There was a time where people enter a restaurant and are offered to both smoking and non-smoking sections. While I did not approve of the discriminatory segregation, I allowed it to go on. Now I wonder if I had taken a stand, way back when, maybe I could have prevented the oppression. But now, now I’ve been stripped of my right completely. Is it so wrong to want not a bowl of breadsticks before my meal, but a nice warm cigarette? Is it so wrong to refuse that fattening chocolate cake, replacing it with a much lower-calorie cigarette? I think not.
There was a time when parents could sit in a car, waiting to pick up their kids from school, and they could take a quick drag from a cigarette and no one would look twice. But now they cannot even bring one onto the campus, let alone light one. Is this not a violation of their rights? Why, when they’re in their own car, can they not do as they please? While I do admit that it is necessary for them to roll the windows down, thereby releasing the byproduct of their only source of happiness into the lungs of young children, I must simply say that I do not believe that second-hand smoke really is toxic, even if every single scientist in the entire world says otherwise.
There was a time when I could smoke a cigarette when the preacher’s sermon went on for too long, or he discussed a sin I myself had committed, thus putting me on edge. I could relieve myself of the stresses of the lord and have not a problem with those around me but occasional annoyed and rarely angry glare. Now I am fairly certain that if I even lifted a cigarette more than an inch or two out of my purse my pew-mates would all but jump on me, creating a much larger distraction than the smoking would have been in the first place. I know how stressful public speaking can be; I would have no problem with the preacher smoking during his sermon, but for some unfathomable reason our society has deemed this type of behavior unacceptable.
There was a time when my cardiologist husband didn’t come home from work shaking from the stress of the day, from the stress of an open-heart surgery. That was the time when smoking was allowed. When, if the surgery became too nerve-wracking, the doctor could smoke a little smoke to calm his nerves. Have you ever heard the sound of the heart monitor flat-lining? I have. It’s extremely stressful. What better way to calm such a stress than giving the doctor a quick cigarette to sharpen his senses? I know I would feel a lot better going into surgery if I knew the doctor was going to be smoking while I lay, unconscious and bleeding, on that operating table.
I propose the smoking ban should be permitted and encouraged!

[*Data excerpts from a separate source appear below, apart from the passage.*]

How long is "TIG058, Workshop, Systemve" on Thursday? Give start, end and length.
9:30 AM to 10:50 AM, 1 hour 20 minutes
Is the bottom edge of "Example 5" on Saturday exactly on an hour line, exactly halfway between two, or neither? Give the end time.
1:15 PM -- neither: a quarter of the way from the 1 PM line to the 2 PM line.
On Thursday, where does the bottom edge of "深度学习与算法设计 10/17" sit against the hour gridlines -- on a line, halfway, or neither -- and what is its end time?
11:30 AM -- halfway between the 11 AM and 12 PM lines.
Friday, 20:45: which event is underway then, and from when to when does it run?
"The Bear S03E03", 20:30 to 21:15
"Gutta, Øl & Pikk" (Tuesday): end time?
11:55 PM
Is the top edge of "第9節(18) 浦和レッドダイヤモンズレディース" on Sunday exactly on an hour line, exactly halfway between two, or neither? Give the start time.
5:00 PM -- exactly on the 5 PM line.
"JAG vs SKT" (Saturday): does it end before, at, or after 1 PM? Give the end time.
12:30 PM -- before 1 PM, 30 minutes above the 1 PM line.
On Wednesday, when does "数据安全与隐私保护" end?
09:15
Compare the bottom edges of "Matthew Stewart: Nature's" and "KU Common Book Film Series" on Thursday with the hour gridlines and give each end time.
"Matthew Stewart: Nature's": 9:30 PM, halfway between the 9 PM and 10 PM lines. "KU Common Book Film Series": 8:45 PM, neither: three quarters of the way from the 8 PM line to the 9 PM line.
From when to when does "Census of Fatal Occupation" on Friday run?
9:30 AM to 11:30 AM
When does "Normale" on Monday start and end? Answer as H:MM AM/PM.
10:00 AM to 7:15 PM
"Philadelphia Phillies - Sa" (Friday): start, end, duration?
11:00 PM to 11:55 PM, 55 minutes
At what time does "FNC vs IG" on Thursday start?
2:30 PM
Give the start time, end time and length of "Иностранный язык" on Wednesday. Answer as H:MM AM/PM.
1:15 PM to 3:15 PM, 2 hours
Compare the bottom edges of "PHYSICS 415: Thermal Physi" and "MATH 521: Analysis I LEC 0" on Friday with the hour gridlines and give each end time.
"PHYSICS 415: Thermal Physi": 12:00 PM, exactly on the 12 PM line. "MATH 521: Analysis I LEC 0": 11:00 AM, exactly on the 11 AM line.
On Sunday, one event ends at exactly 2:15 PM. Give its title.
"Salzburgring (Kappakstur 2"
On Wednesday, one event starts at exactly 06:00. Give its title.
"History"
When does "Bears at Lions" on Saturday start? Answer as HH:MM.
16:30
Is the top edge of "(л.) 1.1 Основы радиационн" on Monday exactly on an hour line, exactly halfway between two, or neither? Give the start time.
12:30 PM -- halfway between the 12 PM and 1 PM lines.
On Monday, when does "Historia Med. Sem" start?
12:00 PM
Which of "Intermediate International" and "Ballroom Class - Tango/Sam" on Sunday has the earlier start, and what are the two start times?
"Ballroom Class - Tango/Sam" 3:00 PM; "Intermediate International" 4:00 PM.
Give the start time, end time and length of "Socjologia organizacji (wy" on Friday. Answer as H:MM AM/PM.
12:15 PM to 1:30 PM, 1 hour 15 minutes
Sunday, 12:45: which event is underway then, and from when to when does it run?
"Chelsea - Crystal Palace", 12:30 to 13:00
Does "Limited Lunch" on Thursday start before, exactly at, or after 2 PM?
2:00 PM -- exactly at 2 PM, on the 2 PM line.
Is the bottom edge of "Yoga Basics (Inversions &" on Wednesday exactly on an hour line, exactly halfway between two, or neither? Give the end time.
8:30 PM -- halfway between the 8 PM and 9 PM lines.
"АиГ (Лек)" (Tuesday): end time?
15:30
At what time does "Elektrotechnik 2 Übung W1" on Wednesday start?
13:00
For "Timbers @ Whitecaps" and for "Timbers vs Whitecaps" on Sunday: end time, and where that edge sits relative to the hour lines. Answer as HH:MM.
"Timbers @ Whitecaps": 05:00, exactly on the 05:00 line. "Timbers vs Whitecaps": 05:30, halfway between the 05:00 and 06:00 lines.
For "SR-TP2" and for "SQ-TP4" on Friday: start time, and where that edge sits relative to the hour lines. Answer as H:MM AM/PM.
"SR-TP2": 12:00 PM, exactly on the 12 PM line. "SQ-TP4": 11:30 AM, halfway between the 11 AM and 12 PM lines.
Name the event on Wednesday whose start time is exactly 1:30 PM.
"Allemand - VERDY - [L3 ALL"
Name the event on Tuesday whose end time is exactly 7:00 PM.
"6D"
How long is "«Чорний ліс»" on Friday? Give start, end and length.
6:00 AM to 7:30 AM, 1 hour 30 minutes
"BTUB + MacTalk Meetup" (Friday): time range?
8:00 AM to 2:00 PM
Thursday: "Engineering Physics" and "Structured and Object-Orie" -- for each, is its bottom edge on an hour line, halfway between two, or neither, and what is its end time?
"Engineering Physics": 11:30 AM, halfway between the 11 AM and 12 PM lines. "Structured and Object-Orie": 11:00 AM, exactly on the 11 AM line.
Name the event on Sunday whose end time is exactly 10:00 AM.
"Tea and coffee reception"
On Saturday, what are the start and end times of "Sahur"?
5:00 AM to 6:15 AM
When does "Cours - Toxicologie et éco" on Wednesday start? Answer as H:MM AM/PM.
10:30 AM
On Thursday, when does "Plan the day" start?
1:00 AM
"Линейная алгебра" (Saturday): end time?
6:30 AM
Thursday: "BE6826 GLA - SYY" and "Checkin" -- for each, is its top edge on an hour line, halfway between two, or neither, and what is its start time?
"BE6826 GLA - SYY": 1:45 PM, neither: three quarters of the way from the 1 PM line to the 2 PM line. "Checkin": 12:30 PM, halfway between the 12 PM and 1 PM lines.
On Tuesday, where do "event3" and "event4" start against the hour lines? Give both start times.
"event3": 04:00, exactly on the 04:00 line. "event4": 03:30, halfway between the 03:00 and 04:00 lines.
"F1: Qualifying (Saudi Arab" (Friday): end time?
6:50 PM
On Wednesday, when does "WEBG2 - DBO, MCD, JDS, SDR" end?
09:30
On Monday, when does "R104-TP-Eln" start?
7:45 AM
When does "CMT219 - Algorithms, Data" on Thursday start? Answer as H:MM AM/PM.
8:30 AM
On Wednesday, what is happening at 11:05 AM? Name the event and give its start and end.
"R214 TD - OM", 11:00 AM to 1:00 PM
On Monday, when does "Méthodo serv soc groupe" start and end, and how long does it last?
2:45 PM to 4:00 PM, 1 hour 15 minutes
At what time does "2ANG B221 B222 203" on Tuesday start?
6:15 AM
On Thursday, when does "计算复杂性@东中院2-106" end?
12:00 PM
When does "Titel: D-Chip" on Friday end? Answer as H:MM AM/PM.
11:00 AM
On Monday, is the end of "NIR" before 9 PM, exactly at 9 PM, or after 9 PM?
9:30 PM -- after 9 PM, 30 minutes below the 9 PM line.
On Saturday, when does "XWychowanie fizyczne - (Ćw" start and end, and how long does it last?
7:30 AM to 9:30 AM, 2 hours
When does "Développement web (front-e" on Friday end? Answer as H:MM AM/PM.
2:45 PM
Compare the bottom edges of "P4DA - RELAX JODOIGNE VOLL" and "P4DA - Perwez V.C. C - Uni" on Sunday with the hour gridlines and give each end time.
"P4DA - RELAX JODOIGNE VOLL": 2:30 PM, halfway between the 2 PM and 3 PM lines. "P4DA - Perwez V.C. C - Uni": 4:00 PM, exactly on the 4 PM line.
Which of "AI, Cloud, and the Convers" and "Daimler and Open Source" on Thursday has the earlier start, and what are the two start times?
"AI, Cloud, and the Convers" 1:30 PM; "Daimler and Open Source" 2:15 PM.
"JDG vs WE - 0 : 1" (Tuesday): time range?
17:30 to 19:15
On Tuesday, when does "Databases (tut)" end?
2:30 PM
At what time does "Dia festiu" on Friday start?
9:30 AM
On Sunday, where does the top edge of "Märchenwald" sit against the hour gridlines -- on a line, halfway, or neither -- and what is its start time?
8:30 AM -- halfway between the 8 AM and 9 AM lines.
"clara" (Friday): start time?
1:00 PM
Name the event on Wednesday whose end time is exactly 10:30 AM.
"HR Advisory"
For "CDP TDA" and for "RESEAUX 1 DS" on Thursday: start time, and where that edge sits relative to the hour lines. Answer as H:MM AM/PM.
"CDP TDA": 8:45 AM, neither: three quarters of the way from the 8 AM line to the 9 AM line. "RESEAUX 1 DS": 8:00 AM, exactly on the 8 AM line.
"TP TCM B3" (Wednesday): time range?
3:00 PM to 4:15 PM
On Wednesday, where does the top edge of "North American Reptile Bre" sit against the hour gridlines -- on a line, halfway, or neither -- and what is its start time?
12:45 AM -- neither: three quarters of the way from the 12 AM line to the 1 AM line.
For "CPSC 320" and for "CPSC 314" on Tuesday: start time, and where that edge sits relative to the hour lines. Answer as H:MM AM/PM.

That the carcinogens should be allowed to permeate our air! Have the tar, benzene, formaldehyde, ammonia, acetone, carbon monoxide, nicotine, arsenic, vinyl chloride, beryllium, cadmium, ethylene oxide, toluene and hydrogen cyanide and the other three thousand nine hundred eighty six chemicals swirl freely through our atmosphere. Let the children breathe it! Only 440,000 people die prematurely each and every year in the United States of smoking-related causes. So I know that smoking is the leading cause of premature, preventable death in this country, but honestly, I don’t see the problem.